_PROBLEM REQUIREMENTS_. Return every line of the listing below exactly as it appears, but leave the pictures out of your answer.

[Opening INPUT DATA section]

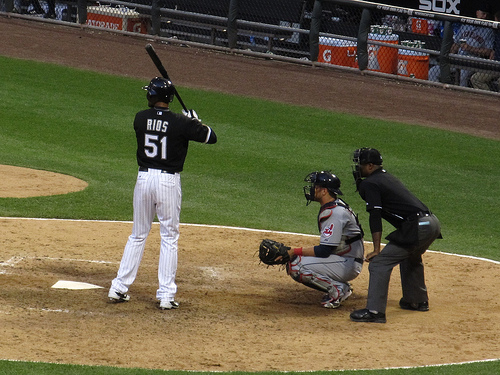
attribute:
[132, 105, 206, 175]
jersey — black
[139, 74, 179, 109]
helmet — black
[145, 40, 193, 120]
bat — black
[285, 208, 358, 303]
uniform — gray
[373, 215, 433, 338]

[Closing INPUT DATA section]

_EXPECTED ANSWER_.
attribute:
[132, 105, 206, 175]
jersey — black
[139, 74, 179, 109]
helmet — black
[145, 40, 193, 120]
bat — black
[285, 208, 358, 303]
uniform — gray
[373, 215, 433, 338]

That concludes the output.